Human error is a huge factor in health records. My last name is popular. My daughter’s record was linked by the pediatrician’s office to a man with the same name as her father – a man who never used the hospital system the pediatrician was associated with. My daughter’s record was linked to a woman with the same maiden name as my current name at her ENT doctor’s office. My cardiologist tried to send me off without a follow up appointment because I already had one scheduled; however it was yet another woman with my name who actually had an appointment. I received a third Karen Baker’s bloodwork in the mail, and ten years later, a condolences card for the death of her father in a hospital’s hospice unit. I went to a surgical follow up appointment with a substitute doctor who had that same woman’s record in the room instead of mine. The visit record containing sensitive personal health information for a woman who visited an urgent care office the same day as me was stuck to my visit information, put into my record, scanned a year later into my electronic record and copied and given to me a year after that without a single medical records staff person noticing. Nobody from that office was willing to report a breach to the other patient, so I called her myself and told her. I had to tell my dentist that the xray on his light board was the wrong Karen Baker. My pharmacy record mysteriously showed me to be allergic to a medication I am not allergic to – but since there is no “documentation” as to who entered it – nobody will remove it. My shared electronic record shows I take a daily medication I cannot take as it would interact with a medication I do take and could kill me. Everywhere I go I have to try to get that medication removed from my medications list. Nobody knows how it got there.
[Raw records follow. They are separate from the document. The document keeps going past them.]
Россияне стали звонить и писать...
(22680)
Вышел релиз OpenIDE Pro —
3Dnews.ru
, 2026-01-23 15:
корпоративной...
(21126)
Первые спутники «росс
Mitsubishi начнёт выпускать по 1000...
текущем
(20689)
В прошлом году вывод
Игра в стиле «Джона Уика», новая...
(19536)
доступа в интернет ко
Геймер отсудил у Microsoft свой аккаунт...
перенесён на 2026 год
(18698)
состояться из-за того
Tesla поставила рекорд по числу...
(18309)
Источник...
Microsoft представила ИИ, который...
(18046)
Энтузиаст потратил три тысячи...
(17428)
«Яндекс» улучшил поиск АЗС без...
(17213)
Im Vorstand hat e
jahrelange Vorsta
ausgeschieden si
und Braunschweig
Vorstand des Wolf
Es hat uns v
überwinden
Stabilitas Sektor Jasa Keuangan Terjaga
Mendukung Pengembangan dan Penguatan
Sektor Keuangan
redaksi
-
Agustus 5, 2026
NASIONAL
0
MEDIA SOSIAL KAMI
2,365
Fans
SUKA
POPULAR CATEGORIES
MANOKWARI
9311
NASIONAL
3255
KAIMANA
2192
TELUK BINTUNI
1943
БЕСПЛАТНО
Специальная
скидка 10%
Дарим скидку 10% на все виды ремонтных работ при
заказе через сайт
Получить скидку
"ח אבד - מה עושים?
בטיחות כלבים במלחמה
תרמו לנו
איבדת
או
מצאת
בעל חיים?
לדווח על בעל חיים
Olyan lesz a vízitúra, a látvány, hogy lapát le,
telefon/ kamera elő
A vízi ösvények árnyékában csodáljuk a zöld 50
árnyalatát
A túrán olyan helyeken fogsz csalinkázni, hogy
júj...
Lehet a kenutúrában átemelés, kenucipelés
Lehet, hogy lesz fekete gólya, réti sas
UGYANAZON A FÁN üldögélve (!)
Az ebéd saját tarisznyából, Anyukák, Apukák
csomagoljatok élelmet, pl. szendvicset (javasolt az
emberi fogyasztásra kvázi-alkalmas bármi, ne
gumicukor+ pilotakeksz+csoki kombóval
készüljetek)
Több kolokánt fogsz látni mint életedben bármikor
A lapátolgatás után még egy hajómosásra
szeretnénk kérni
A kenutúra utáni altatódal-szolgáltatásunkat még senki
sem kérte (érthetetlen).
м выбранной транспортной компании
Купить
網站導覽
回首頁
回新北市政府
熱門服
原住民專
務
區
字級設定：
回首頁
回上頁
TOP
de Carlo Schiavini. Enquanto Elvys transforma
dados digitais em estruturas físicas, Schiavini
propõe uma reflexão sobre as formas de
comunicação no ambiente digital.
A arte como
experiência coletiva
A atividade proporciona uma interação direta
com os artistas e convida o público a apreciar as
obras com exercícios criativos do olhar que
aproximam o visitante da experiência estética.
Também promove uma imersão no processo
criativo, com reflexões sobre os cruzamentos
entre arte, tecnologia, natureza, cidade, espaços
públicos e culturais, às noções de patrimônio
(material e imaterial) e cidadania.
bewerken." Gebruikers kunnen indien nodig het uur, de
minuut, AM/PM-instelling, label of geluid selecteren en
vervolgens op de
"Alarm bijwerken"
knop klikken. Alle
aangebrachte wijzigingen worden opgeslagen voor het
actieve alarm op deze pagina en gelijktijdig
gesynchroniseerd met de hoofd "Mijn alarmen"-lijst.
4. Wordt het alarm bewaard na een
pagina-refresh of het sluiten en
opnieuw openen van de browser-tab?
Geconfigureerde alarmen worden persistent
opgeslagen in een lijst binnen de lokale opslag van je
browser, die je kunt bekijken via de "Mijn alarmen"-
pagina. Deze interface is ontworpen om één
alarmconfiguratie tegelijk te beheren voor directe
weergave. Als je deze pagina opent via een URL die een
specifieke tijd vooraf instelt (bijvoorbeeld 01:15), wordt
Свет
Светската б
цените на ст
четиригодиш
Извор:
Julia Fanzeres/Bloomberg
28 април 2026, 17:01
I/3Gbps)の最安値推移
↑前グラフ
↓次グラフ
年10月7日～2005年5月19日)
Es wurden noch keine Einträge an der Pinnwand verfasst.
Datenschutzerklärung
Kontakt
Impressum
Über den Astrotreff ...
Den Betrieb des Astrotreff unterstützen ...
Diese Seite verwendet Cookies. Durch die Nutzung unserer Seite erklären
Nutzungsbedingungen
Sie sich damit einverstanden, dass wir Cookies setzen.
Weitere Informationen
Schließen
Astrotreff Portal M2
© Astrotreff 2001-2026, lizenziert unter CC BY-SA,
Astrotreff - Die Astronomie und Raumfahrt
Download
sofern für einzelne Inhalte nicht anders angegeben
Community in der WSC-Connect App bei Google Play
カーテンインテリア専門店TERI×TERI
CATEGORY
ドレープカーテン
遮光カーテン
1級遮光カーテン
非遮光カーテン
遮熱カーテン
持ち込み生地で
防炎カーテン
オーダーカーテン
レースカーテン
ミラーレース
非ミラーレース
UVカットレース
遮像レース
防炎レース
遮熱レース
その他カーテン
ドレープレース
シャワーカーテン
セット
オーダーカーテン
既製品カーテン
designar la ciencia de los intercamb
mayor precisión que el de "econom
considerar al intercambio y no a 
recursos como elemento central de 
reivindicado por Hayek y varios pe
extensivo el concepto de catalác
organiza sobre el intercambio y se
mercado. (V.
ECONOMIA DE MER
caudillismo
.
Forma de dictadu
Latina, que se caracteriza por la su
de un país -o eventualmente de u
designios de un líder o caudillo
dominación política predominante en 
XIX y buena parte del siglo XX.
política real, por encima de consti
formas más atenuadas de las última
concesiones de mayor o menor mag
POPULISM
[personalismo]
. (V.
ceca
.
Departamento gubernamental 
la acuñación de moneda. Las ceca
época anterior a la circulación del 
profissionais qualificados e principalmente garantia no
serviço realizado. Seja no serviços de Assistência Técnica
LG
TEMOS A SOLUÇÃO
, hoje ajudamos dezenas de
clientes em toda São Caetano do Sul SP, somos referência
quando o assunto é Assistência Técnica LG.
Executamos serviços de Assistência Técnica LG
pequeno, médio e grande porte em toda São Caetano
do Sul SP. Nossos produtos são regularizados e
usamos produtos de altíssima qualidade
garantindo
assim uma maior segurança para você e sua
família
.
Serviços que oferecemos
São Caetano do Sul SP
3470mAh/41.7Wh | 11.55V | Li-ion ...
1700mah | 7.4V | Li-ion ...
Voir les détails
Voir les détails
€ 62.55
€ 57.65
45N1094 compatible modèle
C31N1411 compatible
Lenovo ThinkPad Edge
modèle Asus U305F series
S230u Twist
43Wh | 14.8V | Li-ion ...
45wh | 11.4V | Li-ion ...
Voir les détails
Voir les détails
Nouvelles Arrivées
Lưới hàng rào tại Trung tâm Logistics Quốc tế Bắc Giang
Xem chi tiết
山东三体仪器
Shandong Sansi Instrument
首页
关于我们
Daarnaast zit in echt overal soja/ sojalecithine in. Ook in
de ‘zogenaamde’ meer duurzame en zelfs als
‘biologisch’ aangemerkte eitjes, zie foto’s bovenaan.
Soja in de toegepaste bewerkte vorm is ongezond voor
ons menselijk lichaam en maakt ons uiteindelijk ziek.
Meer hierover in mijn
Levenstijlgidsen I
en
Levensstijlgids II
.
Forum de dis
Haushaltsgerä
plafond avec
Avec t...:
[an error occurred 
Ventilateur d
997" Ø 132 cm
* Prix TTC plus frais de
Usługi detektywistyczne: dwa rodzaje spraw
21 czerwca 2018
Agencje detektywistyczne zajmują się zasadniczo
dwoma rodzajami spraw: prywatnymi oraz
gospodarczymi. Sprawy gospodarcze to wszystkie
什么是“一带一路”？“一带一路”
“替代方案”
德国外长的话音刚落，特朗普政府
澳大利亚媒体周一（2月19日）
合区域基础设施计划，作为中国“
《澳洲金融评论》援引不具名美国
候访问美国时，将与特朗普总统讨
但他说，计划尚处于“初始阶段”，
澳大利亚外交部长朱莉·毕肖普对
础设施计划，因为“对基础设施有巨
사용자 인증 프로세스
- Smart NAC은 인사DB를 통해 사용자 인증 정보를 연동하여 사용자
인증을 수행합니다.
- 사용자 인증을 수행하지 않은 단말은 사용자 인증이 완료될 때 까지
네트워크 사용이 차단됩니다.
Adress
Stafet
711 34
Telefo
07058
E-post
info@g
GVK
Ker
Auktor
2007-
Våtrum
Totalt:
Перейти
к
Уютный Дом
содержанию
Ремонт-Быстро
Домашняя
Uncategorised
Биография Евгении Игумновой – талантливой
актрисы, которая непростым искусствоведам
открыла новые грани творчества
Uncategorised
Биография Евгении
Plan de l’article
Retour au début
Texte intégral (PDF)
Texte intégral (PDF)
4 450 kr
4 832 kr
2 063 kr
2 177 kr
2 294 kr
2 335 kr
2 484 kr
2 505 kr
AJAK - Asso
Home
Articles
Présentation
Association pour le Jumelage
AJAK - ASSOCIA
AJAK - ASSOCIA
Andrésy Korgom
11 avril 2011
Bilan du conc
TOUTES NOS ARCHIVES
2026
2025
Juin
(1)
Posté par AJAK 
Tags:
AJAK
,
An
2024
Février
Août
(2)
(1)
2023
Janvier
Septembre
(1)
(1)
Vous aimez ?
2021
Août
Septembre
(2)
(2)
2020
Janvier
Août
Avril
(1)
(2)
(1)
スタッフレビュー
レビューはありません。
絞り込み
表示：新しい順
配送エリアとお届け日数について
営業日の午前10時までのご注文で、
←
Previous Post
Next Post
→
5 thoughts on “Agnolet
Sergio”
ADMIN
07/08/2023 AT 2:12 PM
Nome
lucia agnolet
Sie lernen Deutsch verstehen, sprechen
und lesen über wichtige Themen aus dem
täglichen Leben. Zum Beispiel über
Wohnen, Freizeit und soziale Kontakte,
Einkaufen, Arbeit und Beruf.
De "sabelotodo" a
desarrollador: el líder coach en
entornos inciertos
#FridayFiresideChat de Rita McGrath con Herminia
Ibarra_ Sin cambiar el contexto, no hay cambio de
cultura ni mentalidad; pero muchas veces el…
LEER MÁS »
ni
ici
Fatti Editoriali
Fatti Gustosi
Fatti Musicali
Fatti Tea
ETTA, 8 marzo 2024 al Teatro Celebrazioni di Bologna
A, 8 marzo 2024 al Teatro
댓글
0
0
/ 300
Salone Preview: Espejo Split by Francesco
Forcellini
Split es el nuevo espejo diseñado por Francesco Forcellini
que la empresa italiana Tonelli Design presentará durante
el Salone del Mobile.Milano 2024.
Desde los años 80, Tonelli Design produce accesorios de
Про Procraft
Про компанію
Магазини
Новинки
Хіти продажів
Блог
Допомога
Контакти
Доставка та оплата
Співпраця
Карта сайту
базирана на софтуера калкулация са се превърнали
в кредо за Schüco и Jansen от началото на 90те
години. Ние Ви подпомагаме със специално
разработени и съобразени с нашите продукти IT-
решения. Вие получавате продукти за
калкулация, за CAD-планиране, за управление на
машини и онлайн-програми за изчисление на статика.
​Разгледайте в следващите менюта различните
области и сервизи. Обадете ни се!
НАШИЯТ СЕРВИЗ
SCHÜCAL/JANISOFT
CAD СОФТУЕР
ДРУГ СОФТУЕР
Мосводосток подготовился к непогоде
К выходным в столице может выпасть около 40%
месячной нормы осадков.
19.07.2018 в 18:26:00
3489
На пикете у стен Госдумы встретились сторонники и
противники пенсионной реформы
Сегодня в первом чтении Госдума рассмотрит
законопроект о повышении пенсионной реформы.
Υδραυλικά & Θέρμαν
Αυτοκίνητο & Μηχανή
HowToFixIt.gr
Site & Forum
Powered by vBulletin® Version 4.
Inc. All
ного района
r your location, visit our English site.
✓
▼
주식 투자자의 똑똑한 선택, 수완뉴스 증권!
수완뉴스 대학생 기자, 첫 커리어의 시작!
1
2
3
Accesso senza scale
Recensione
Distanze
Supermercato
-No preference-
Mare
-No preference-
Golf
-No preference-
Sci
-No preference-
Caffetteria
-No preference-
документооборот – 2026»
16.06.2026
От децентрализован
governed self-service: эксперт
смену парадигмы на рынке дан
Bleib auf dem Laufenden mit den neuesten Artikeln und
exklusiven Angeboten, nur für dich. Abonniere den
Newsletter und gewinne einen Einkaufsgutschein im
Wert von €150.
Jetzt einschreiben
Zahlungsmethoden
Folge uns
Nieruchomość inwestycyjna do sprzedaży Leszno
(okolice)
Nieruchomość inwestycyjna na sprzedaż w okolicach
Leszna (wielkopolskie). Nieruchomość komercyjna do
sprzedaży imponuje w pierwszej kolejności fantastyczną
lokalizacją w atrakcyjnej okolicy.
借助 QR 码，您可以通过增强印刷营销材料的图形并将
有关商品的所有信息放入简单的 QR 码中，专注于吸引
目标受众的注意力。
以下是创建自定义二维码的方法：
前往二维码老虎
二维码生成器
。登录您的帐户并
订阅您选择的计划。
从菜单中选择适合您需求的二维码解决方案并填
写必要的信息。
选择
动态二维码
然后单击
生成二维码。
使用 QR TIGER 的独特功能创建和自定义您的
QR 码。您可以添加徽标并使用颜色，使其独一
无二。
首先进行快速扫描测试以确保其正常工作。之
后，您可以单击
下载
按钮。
I have been denied access to view my records when they are electronic because nobody has a policy on how to allow that. Therefore, I have to purchase them first. This is not how access to medical records is supposed to work.

There must be a way for all records to have some tag showing who entered data. There must be a better way to protect against “same name” mix-ups. There must be free access to view records – even electronic so patients can check the accuracy of their files. Someone is missing a serious allergy on their medications records because it landed in mine. Until these things are taken care of, shared e-records could lead to death.